Шун-Ди затравленно вздохнул и плотнее запахнул плащ. Холодало. Хотя Сар-Ту не двигался с места, ему упорно казалось, что великан теснит его к перилам, к краю палубы, и мечтает отправить вниз - чтобы наниматель поглотал прибрежную гальку.
– Что ж, наверное, я и правда виноват перед тобой, Сар-Ту. Я должен был объяснить...
– Ты не должен был водиться с этим, - в одно слово бывший пират вложил столько отвращения - будто говорил о жизни на суше или чистенькой чиновничьей службе на каких-нибудь отдалённых островах.
– С этим... Менестрелишкой. Или кто он там, уж не знаю и знать не хочу. Но теперь уже поздно, да и твоё это дело, Шун-Ди-Сан. За твоего отца я бы сам себя нарезал на ужин для акул, - взгляд Сар-Ту потемнел; он сжал кулаки, и косточки браслетов сухо брякнули друг об друга. Шун-Ди сразу понял: это вовсе не шутка и не преувеличение.
– Нарезал бы и поджарил.
– За моего опекуна, - машинально поправил Шун-Ди. Он ни разу не назвал старика-воспитателя отцом: им обоим такое не пришло бы в голову.
– Не отца.
– Неважно, - сказал Сар-Ту.
– Так или эдак... Я помог тебе бежать, Шун-Ди-Сан. Тебе и... Этому, - капитан протянул Шун-Ди открытую ладонь - бугристую, покрытую словно тонким панцирем вместо кожи: так её обработали соль, верёвки и морской ветер. Шун-Ди растроганно пожал ему руку.
– Я сам решил, что не выдам вас. И не выдал. Я давно дал слово и держу его, так что...
– Сар-Ту разорвал рукопожатие и ткнул пальцем в ящик, который по сходням как раз стаскивали на берег двое гребцов.
– Знаешь, что в том ящике?
Шун-Ди прищурился, проверяя: нет, это определённо не тот самый ящик. Не ящик из-под Вещи, как они называли его между собой с Лисом. Да и Лиса не видно - тот должен был проследить, чтобы Иней до конца выгрузки вёл себя тихо.

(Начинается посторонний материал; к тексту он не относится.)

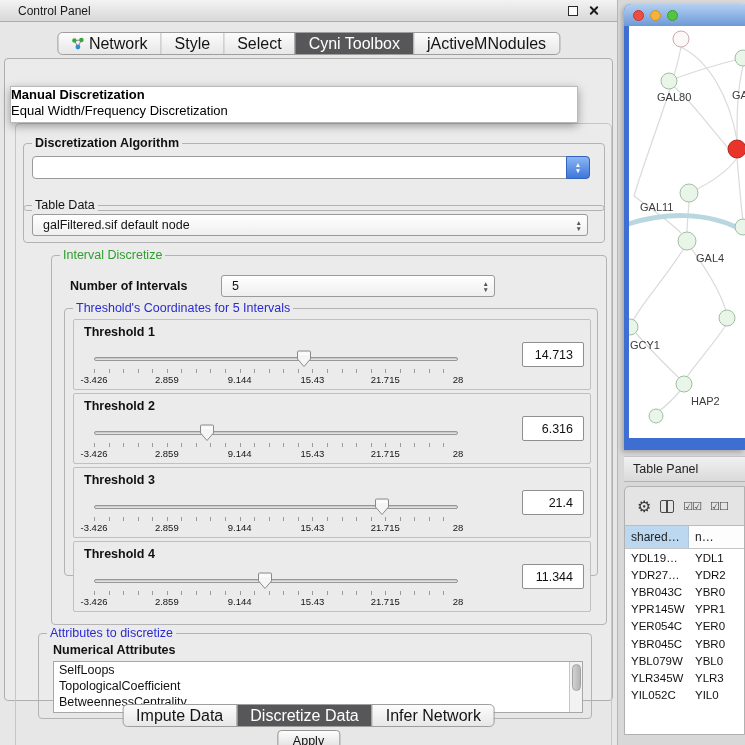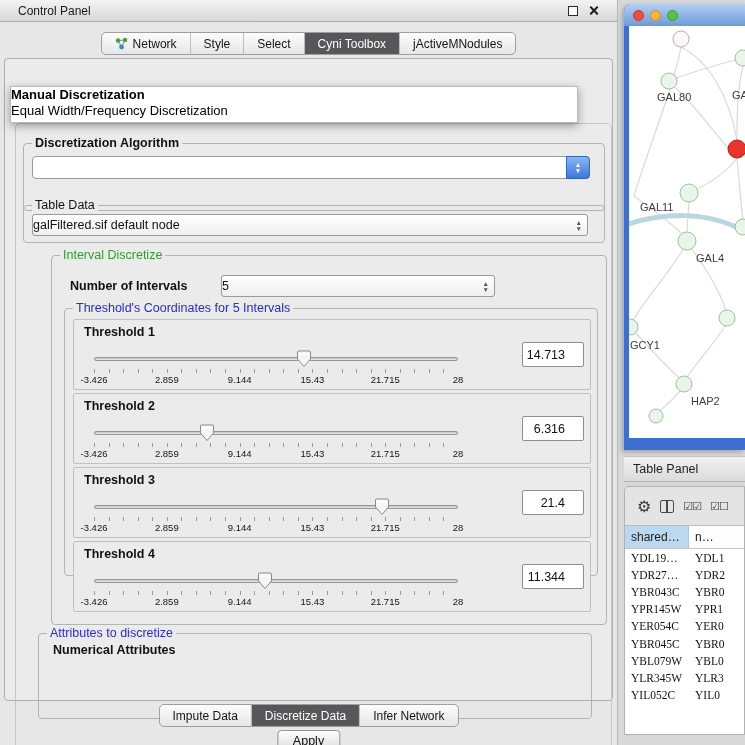--- a/index.html
+++ b/index.html
@@ -18,7 +18,7 @@
   .wb-close::after  { transform:rotate(-45deg); }
 
   .tabs-row { position:absolute; top:32px; left:50%; transform:translateX(-50%); display:flex; height:23px; border:1px solid #9e9e9e; border-radius:5px; background:linear-gradient(#fcfcfc,#e7e7e7); overflow:hidden; white-space:nowrap; }
-  .tab { display:flex; align-items:center; gap:5px; padding:0 13px; font-size:12px; color:#141414; border-left:1px solid #bdbdbd; }
+  .tab { display:flex; align-items:center; gap:5px; padding:0 13px; font-size:16px; color:#141414; border-left:1px solid #bdbdbd; }
   .tab:first-child { border-left:none; }
   .tab.selected { background:var(--selected-tab,#57575a); color:#fff; }
 

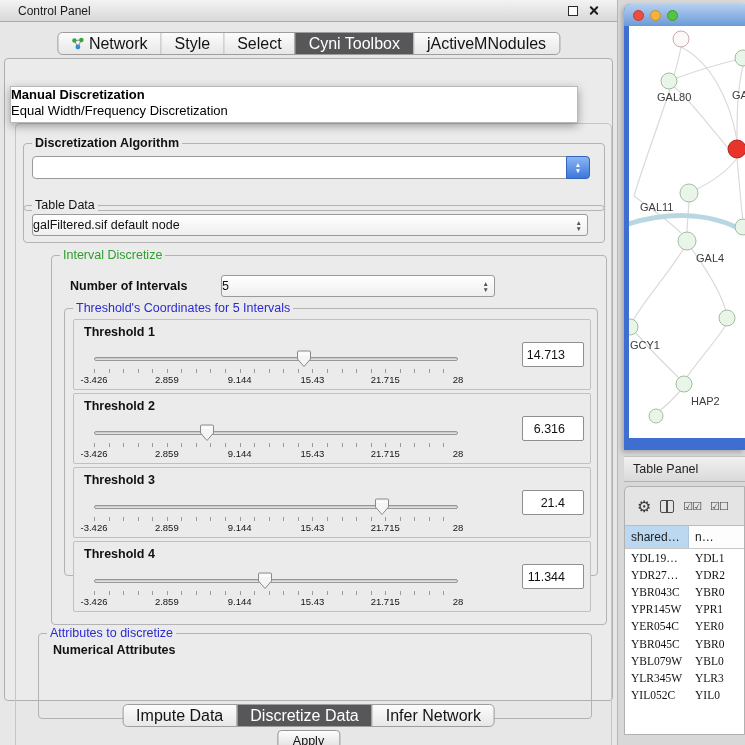--- a/index.html
+++ b/index.html
@@ -41,7 +41,7 @@
   .popup-item.bold { font-weight:bold; }
 
   .td-group { left:18px; top:146px; width:582px; height:38px; }
-  .combo { position:absolute; background:linear-gradient(#ffffff,#efefef); border:1px solid #9a9a9a; border-radius:3px; font-size:12.5px; display:flex; align-items:center; padding:0 0; color:#111;text-align:center; }
+  .combo { position:absolute; background:linear-gradient(#ffffff,#efefef); border:1px solid #9a9a9a; border-radius:3px; font-size:12.5px; display:flex; align-items:center; padding:0 10px; color:#111;text-align:center; }
   .arrows { position:absolute; right:5px; top:50%; transform:translateY(-50%); display:flex; flex-direction:column; font-size:6.5px; line-height:5.5px; color:#555; }
   .td-combo { left:8px; top:8px; right:16px; height:22px; }
 

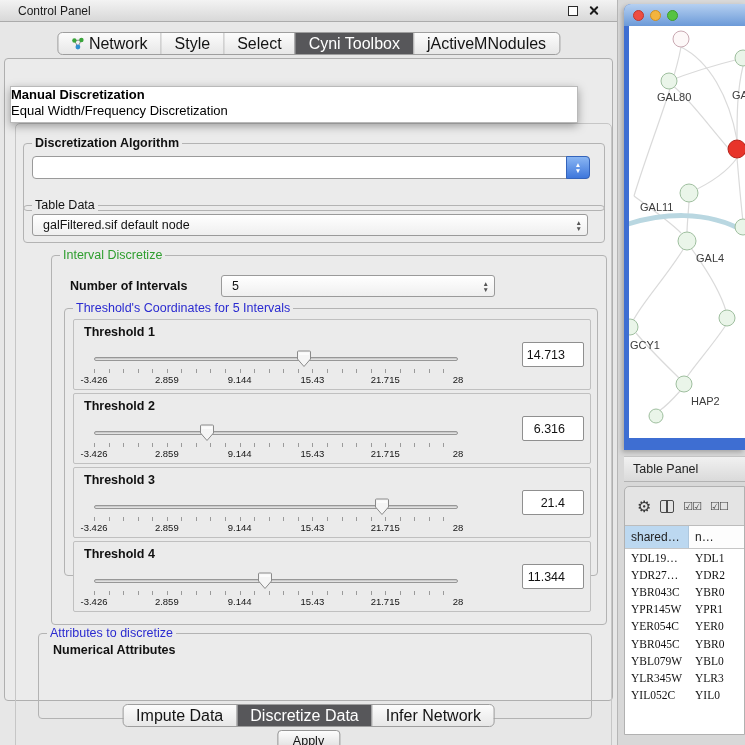--- a/index.html
+++ b/index.html
@@ -59,7 +59,7 @@
   .ticks { position:absolute; left:0; right:0; top:19px; height:4px; background:repeating-linear-gradient(90deg,#9a9a9a 0px,#9a9a9a 1px,transparent 1px,transparent 14.56px); }
   .scale { position:absolute; left:0; right:0; top:24px; height:11px; }
   .scale span { position:absolute; transform:translateX(-50%); font-size:9.5px; color:#141414; white-space:nowrap; }
-  .th-value { position:absolute; right:6px; top:22px; width:62px; height:25px; border:1px solid #8f8f8f; border-radius:2px; font-size:12.5px; text-align:right; padding:0 18px 0 2px; font-family:inherit; background:#fff; color:#111; }
+  .th-value { position:absolute; right:6px; top:22px; width:62px; height:25px; border:1px solid #8f8f8f; border-radius:2px; font-size:12.5px; text-align:right; padding:0 10px 0 2px; font-family:inherit; background:#fff; color:#111; }
 
   .attr-group { left:33px; top:574px; width:554px; height:86px; }
   .attr-label { position:absolute; left:14px; top:9px; font-weight:bold; font-size:12.5px; color:#111; }

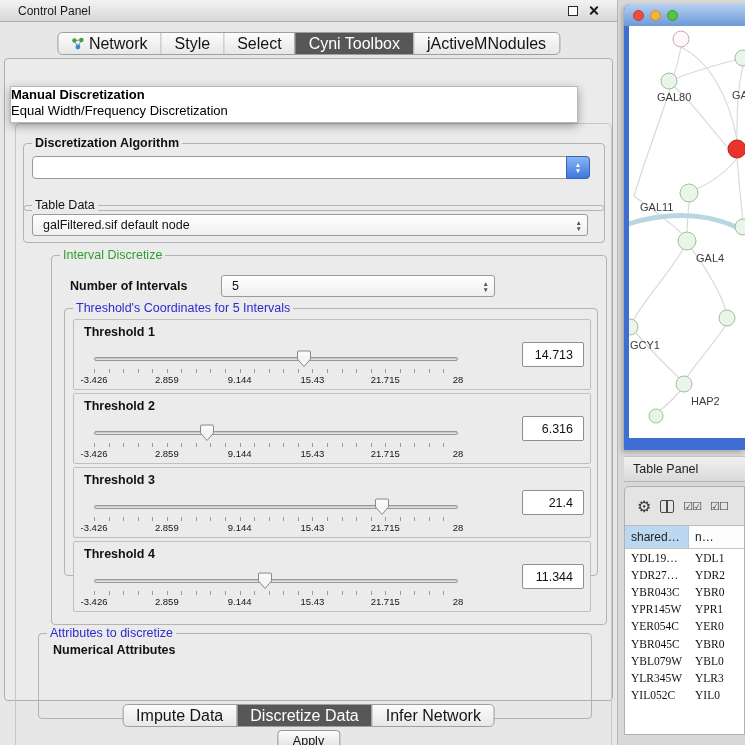--- a/index.html
+++ b/index.html
@@ -95,7 +95,7 @@
   .hcell.c2 { flex:1; }
   .tbody { position:absolute; left:0; top:62px; right:0; bottom:0; background:#fff; }
   .trow { display:flex; height:17.2px; align-items:center; }
-  .tcell { font-size:11.5px; color:#111; padding-left:6px; white-space:nowrap; overflow:hidden;font-family:Liberation Serif, serif; }
+  .tcell { font-size:11.5px; color:#111; padding-left:6px; white-space:nowrap; overflow:hidden; }
   .tcell.c1 { width:64px; }
   .tcell.c2 { flex:1; }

А при необходимости - убедить гребцов и матросов в порту, что так всё и было. Лис это может.
– Не знаю, Сар-Ту. Партия какого-то из моих масел?
– Нет, Шун-Ди-Сан. Там большая оловянная штуковина, выкрашенная под серебро, - густые брови Сар-Ту сошлись на переносице; Шун-Ди с досадой почувствовал, как подпрыгнуло, ударившись о рёбра, сердце.
– Вельможа из Совета дал её мне. И заплатил - примерно столько же, сколько ты. Как раз перед нашим отбытием.